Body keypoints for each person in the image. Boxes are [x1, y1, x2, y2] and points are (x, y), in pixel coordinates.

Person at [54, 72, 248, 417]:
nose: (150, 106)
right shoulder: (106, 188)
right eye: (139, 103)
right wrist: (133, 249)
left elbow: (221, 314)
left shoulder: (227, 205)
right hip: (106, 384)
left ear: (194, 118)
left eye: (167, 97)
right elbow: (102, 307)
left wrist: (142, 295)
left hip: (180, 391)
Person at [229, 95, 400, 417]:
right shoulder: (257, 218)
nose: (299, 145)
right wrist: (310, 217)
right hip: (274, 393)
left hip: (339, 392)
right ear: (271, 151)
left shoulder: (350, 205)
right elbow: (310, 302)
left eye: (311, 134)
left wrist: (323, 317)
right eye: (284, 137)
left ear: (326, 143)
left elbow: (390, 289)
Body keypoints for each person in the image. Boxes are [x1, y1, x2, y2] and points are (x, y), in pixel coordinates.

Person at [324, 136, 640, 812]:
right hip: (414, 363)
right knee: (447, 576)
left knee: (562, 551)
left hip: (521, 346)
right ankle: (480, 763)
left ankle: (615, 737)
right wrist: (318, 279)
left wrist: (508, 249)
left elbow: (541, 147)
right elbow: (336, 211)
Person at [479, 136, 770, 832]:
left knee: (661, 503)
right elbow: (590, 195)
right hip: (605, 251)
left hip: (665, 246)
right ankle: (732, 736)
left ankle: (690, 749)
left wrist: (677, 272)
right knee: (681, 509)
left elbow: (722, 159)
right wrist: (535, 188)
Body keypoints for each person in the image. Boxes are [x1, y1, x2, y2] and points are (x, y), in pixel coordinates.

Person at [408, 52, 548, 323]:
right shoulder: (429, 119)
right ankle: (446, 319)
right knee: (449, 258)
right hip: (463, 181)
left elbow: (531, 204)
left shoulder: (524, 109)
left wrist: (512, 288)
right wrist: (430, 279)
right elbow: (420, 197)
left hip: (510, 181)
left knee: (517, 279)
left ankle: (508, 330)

» WHAT YOU NEED TO DO
Working through the records above, copy each line in which "shoulder" is found.

» OUTPUT OF THE EXERCISE
right shoulder: (106, 188)
left shoulder: (227, 205)
right shoulder: (257, 218)
left shoulder: (350, 205)
right shoulder: (429, 119)
left shoulder: (524, 109)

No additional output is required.